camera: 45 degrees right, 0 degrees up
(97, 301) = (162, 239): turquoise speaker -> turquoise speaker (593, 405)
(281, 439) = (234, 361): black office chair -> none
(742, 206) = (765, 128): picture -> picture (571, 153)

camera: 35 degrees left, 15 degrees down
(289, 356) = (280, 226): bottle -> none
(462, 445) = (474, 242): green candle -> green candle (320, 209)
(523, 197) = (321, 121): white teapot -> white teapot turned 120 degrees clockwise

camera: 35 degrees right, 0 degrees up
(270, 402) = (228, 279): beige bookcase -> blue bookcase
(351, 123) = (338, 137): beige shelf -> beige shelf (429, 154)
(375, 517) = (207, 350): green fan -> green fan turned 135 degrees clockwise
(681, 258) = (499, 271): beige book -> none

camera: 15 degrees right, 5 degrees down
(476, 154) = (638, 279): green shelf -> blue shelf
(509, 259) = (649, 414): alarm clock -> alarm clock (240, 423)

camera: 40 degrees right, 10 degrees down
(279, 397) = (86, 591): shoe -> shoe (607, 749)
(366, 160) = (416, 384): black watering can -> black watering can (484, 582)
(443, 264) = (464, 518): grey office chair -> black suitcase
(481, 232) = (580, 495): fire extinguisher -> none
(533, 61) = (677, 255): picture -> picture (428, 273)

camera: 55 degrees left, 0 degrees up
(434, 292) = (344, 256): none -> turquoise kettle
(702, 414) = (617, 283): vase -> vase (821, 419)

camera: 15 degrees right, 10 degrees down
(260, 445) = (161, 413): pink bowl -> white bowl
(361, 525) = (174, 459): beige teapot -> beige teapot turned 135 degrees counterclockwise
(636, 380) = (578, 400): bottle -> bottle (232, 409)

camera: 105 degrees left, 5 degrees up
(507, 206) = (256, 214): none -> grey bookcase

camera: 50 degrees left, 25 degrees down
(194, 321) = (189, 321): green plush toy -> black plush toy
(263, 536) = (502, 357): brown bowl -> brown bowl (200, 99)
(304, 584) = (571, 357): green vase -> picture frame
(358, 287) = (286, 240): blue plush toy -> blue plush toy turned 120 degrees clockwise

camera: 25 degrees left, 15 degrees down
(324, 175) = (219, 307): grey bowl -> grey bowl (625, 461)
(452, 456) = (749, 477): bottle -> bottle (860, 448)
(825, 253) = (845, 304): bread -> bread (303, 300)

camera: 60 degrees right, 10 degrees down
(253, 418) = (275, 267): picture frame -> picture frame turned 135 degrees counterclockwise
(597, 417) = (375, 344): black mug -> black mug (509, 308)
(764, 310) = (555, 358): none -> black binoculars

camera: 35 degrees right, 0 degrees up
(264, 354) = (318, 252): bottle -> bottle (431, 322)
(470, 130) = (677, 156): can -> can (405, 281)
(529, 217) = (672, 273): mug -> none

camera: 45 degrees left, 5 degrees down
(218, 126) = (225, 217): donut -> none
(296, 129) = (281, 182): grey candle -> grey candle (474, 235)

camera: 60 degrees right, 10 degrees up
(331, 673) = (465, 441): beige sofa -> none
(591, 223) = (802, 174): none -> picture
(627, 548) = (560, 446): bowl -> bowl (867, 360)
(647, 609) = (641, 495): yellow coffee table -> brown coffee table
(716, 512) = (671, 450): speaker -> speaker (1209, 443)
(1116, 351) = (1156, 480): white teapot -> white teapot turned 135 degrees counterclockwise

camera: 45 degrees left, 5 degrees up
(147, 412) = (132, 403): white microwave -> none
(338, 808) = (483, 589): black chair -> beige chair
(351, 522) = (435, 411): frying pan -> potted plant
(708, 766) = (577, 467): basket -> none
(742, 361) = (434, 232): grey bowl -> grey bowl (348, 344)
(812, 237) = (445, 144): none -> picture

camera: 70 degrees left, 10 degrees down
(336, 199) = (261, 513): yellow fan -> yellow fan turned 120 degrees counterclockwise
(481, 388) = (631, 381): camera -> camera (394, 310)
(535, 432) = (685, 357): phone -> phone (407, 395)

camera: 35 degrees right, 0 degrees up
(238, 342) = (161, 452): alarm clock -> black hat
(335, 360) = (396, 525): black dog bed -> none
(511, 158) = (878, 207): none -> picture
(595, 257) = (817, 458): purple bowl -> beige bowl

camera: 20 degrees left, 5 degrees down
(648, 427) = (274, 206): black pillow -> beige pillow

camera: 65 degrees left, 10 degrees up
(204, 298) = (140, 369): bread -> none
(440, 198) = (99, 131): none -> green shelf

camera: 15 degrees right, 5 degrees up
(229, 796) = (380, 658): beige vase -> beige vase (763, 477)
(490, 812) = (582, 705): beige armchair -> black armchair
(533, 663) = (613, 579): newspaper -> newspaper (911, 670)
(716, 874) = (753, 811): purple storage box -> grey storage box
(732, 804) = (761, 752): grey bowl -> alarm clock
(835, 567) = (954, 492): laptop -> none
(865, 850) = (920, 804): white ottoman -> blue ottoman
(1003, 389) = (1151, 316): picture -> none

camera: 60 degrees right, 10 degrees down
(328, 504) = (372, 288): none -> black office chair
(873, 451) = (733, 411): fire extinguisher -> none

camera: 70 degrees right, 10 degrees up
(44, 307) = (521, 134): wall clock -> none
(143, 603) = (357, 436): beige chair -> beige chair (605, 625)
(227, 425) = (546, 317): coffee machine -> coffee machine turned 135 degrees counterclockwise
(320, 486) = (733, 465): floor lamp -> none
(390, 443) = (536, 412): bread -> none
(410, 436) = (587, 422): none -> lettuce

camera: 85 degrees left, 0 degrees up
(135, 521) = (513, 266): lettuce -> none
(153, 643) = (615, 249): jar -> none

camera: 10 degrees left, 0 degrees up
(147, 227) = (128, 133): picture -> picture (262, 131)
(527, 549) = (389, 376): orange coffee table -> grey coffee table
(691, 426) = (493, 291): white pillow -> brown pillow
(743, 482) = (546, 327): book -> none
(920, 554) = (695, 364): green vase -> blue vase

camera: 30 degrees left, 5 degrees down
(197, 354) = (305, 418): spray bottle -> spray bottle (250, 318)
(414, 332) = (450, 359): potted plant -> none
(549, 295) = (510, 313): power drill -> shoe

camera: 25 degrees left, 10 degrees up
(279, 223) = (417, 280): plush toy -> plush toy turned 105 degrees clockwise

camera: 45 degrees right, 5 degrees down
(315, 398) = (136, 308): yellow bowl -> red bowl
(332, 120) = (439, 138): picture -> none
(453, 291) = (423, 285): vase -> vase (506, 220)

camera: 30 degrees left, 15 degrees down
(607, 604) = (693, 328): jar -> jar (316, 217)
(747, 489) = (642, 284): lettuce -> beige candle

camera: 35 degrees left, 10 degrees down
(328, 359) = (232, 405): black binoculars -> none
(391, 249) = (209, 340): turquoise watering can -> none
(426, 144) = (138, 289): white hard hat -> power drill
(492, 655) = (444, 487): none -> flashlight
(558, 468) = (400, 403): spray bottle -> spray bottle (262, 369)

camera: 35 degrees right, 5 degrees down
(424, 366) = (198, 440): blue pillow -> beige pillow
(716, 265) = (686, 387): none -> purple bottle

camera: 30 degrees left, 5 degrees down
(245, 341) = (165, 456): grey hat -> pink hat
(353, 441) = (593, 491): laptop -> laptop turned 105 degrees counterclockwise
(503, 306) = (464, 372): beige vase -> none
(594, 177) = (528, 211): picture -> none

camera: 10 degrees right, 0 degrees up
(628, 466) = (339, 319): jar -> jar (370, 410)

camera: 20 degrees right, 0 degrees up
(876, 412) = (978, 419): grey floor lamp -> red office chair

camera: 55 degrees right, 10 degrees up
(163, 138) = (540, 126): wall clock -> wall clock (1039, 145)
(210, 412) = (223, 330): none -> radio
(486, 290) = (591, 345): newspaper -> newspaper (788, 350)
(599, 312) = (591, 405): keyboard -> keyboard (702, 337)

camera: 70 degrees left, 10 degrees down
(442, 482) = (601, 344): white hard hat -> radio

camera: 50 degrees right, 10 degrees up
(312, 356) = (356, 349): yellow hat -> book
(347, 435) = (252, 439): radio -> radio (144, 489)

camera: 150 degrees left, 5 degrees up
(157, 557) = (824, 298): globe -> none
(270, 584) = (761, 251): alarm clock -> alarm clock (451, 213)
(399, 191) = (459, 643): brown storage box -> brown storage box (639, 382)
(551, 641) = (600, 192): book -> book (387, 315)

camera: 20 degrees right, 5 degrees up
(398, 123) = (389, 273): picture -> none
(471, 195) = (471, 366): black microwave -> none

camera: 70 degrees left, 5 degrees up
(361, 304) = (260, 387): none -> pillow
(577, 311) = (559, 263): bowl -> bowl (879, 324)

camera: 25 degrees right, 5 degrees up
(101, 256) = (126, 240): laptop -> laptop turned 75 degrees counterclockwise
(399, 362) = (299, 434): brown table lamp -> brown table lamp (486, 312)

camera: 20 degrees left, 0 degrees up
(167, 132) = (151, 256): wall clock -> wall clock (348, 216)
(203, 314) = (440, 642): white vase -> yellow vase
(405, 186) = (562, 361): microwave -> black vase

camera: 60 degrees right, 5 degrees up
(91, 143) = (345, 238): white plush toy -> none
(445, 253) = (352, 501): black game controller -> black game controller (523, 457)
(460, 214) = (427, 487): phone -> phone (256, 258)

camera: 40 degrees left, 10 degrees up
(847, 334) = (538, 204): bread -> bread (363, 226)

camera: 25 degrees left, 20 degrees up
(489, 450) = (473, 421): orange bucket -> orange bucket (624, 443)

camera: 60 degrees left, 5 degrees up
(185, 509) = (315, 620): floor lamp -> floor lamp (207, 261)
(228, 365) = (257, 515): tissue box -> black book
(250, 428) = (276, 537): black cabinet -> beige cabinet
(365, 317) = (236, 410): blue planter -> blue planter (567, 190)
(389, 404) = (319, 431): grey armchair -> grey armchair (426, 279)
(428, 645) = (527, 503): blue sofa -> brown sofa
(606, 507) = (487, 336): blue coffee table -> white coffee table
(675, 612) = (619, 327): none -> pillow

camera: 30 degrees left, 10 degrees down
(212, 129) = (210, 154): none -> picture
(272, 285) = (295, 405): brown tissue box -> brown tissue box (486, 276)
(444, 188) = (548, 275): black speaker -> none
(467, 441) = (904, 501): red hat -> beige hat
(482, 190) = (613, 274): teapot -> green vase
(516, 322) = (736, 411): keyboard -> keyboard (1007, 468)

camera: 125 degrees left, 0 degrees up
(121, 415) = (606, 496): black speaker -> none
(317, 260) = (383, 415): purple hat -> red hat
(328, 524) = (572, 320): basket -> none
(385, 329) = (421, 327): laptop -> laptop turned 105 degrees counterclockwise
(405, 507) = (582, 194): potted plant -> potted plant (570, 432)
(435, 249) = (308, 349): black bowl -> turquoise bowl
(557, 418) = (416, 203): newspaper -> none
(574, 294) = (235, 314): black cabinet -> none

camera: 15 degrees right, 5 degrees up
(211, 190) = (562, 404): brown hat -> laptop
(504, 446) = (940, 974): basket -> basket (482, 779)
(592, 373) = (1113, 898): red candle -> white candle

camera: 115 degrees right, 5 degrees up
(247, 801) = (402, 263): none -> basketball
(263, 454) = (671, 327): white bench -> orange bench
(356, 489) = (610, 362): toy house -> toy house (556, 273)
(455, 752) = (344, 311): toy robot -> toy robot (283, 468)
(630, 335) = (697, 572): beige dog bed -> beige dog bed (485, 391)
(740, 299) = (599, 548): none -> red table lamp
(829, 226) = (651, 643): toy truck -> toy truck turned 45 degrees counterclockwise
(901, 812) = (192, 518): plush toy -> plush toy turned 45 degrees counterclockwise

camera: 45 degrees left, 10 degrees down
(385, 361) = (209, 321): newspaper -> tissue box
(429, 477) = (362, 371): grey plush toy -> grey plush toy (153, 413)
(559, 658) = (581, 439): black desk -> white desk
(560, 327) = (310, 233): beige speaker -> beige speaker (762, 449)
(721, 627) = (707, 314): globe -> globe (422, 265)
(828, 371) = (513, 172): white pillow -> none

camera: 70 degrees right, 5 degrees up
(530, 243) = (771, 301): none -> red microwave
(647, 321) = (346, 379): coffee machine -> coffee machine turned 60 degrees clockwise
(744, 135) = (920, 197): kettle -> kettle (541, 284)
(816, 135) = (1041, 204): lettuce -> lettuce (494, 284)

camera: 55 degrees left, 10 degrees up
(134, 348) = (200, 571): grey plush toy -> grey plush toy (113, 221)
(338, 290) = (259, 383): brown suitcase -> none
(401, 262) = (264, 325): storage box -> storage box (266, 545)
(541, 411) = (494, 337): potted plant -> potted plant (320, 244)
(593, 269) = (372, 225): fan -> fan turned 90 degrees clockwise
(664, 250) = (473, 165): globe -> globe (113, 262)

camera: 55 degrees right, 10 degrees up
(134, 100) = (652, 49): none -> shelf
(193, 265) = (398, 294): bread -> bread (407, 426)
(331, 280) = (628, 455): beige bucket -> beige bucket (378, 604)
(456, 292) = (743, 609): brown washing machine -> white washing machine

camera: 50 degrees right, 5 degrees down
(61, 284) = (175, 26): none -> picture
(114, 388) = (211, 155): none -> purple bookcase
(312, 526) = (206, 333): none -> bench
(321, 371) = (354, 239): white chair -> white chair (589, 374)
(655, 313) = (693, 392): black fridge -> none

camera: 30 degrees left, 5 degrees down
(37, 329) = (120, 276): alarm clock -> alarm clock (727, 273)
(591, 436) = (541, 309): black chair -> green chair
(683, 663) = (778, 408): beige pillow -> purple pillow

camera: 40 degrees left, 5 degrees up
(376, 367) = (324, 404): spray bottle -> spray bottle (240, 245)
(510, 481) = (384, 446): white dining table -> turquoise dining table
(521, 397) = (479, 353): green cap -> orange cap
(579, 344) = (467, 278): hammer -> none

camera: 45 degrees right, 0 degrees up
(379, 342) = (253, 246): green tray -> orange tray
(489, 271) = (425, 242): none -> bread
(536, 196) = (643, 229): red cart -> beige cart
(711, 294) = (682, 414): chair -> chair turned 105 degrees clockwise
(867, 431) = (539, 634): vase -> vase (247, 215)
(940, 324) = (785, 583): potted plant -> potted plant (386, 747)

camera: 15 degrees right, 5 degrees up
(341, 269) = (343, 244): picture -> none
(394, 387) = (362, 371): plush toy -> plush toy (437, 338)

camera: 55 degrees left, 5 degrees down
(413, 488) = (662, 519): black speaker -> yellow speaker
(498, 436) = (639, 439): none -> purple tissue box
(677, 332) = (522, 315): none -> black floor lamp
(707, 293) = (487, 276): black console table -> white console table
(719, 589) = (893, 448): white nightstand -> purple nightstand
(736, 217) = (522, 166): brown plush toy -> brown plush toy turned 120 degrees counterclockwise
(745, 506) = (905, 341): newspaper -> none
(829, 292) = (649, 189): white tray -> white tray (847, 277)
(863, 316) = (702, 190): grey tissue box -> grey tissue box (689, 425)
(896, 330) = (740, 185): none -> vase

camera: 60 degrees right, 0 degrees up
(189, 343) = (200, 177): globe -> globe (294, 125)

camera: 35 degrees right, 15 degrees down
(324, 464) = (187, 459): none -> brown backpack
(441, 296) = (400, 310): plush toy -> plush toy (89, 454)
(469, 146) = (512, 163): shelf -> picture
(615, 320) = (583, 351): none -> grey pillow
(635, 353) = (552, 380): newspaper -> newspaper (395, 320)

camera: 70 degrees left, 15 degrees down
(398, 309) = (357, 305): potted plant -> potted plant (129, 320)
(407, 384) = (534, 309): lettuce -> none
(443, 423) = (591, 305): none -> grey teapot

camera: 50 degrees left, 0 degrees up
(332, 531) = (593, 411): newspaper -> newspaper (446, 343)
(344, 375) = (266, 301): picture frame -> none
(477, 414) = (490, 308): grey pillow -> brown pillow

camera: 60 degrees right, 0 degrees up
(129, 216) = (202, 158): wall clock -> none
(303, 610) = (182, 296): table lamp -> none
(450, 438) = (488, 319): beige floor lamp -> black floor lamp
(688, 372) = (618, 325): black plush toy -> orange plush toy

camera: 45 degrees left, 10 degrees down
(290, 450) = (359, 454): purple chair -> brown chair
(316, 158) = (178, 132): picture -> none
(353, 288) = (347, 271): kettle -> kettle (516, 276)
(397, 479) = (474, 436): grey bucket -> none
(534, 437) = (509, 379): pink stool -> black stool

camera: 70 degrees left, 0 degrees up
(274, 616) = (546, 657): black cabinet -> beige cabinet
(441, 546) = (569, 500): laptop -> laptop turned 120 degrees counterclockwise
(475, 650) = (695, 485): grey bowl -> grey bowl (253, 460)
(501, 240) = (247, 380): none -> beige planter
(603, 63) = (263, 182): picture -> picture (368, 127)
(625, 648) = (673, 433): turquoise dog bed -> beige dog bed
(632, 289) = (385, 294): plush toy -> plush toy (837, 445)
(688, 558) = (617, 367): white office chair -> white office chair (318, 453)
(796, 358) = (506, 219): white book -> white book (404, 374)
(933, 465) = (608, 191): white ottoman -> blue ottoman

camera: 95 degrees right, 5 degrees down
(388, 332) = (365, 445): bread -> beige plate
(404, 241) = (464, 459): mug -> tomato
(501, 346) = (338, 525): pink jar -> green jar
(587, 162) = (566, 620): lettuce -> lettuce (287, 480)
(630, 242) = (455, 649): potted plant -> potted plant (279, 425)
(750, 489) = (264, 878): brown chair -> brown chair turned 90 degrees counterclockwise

__________________________________________________

WHAT YOU ARE ASKED TO DO: In the listing above, find the line with "(303, 610) = (182, 296): table lamp -> none" and the line with "(630, 242) = (455, 649): potted", then print exactly those two lines and every line between them, and nothing more.

SOLUTION:
(303, 610) = (182, 296): table lamp -> none
(450, 438) = (488, 319): beige floor lamp -> black floor lamp
(688, 372) = (618, 325): black plush toy -> orange plush toy

camera: 45 degrees left, 10 degrees down
(290, 450) = (359, 454): purple chair -> brown chair
(316, 158) = (178, 132): picture -> none
(353, 288) = (347, 271): kettle -> kettle (516, 276)
(397, 479) = (474, 436): grey bucket -> none
(534, 437) = (509, 379): pink stool -> black stool

camera: 70 degrees left, 0 degrees up
(274, 616) = (546, 657): black cabinet -> beige cabinet
(441, 546) = (569, 500): laptop -> laptop turned 120 degrees counterclockwise
(475, 650) = (695, 485): grey bowl -> grey bowl (253, 460)
(501, 240) = (247, 380): none -> beige planter
(603, 63) = (263, 182): picture -> picture (368, 127)
(625, 648) = (673, 433): turquoise dog bed -> beige dog bed
(632, 289) = (385, 294): plush toy -> plush toy (837, 445)
(688, 558) = (617, 367): white office chair -> white office chair (318, 453)
(796, 358) = (506, 219): white book -> white book (404, 374)
(933, 465) = (608, 191): white ottoman -> blue ottoman

camera: 95 degrees right, 5 degrees down
(388, 332) = (365, 445): bread -> beige plate
(404, 241) = (464, 459): mug -> tomato
(501, 346) = (338, 525): pink jar -> green jar
(587, 162) = (566, 620): lettuce -> lettuce (287, 480)
(630, 242) = (455, 649): potted plant -> potted plant (279, 425)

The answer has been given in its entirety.